- [Text segment]:
A tax credit that allows biopharma companies to recoup some of the cost of developing drugs for rare diseases could be abolished if a Republican tax reform bill goes through.
As it stands, companies can claim a tax credit of 50% of the costs for clinical testing required by the FDA for drugs that treat rare diseases, a policy that has been in place ever since the 1980s when the Orphan Drug Act was enacted to encourage research into new treatments for diseases affecting fewer than 200,000 people.
That break could now be eliminated for “certain drugs for rare disease or conditions” after Dec. 31, 2017, according to the GOP bill.
It’s the only measure specifically affecting the biopharma industry within the 429-page “Tax Cuts and Jobs Act” proposal, and it could have an impact on the orphan drug category, which has seen steady and inexorable growth both in R&D spending and sales in recent years that has been mirrored by a hike in federal tax expenditures.
EvaluatePharma estimated recently that sales of orphan drugs—which often have very high prices—would hit $209 billion in 2022, and is increasingly dominated by big pharma rather than smaller biotechs. Earlier this year, lawmakers asked the Government Accountability Office to look into the Orphan Drug Act and assess whether its provisions are being exploited to subsidize mass-market meds.
On the other hand, biotech companies as well as patient representative groups such as the National Organization for Rare Disorders (NORD) have long argued that without the incentive, many drugs for rare diseases would never have been made available to patients.
The Biotechnology Industry Organization (BIO) has broadly welcomed the reforms, but made specific reference to the rare disease tax credit in its official statement, saying: “As Congress debates and refines this important legislation, we look forward to working with lawmakers to ensure that our nation’s tax code most effectively encourages innovation, investment and American entrepreneurship. This would include maintaining the Orphan Drug Tax Credit, and the inclusion of incentives for prerevenue innovation and for the development of advanced biofuels, renewable chemicals, and biobased products.”
That sentiment was echoed by NORD, which said that repealing the orphan drug tax credit would be “wholly unacceptable,” pointing out that 95% of the estimated 30 million Americans with rare diseases are still waiting for a treatment.

- [Supplied data]:

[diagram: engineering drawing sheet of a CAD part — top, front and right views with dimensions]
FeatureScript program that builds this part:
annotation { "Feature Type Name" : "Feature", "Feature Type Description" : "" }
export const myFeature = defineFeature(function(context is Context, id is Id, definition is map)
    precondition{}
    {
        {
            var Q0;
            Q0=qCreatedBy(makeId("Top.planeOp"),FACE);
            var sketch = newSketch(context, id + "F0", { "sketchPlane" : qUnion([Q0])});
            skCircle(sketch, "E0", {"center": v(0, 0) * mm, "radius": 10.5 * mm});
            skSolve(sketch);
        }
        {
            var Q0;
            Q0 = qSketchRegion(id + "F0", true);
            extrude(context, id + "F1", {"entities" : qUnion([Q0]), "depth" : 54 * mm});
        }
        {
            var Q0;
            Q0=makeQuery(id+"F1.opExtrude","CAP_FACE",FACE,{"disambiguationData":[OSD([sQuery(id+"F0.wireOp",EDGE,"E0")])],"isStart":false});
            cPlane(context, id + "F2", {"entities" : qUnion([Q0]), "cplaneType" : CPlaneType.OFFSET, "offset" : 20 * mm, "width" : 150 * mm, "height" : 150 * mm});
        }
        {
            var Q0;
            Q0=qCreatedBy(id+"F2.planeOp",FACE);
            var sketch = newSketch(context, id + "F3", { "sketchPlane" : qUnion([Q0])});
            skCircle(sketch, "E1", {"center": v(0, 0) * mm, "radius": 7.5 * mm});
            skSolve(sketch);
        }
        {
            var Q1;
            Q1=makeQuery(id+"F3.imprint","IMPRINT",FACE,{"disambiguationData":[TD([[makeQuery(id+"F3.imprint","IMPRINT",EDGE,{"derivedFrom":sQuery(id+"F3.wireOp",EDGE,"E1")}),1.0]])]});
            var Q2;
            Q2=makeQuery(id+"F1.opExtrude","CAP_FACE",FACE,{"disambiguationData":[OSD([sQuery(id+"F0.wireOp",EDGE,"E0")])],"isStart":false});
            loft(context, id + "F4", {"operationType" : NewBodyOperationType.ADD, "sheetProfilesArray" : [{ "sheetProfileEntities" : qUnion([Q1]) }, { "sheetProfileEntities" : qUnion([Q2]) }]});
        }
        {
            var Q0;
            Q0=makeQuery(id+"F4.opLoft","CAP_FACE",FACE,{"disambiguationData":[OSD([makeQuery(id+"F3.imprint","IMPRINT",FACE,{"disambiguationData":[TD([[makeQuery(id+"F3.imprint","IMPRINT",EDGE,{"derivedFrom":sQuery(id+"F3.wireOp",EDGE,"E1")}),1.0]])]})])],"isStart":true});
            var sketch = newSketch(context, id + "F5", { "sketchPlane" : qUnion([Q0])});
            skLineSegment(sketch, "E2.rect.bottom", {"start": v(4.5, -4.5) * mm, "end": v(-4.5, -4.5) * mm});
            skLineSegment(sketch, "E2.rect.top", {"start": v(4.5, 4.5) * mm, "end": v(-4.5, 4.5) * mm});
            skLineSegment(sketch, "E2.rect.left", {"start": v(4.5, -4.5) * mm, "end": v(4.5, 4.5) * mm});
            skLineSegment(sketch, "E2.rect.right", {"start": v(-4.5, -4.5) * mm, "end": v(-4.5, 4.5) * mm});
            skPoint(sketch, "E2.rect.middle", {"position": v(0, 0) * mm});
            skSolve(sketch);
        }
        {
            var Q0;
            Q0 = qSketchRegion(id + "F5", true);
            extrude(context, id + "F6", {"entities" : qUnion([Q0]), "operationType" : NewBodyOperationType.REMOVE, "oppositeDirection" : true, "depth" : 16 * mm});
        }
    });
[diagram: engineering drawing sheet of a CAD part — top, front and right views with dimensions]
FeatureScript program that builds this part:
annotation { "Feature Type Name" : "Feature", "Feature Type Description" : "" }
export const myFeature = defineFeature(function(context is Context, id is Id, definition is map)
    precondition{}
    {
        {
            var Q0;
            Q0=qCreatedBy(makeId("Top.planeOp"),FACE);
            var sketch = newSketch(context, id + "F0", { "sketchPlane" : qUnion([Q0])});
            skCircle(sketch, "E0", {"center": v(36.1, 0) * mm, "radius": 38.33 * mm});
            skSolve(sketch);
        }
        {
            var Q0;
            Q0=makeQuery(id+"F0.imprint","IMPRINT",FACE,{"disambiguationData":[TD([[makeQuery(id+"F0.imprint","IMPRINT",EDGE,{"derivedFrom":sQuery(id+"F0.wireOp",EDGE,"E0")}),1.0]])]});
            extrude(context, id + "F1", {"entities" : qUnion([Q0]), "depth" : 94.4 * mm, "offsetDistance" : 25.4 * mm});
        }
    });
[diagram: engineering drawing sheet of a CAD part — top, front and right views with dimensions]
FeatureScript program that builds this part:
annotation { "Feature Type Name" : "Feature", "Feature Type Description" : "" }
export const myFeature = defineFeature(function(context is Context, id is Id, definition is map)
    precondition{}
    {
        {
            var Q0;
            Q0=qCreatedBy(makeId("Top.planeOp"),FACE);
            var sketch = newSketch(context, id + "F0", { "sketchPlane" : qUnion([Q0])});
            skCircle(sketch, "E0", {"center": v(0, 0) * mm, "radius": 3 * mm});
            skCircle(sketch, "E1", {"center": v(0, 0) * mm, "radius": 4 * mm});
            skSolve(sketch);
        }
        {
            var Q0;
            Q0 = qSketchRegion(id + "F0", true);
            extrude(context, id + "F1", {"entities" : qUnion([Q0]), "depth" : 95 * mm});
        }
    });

- [Assigned task]:
Answer these questions from the article on the orphan drug tax credit:
(a) What percentage of the costs of FDA-required clinical testing can companies currently claim as a tax credit?
(b) How many pages long is the "Tax Cuts and Jobs Act" proposal?
(c) According to NORD, what share of the estimated 30 million Americans with rare diseases are still waiting for a treatment?

- [Answer to this task]:
(a) 50%
(b) 429 pages
(c) 95%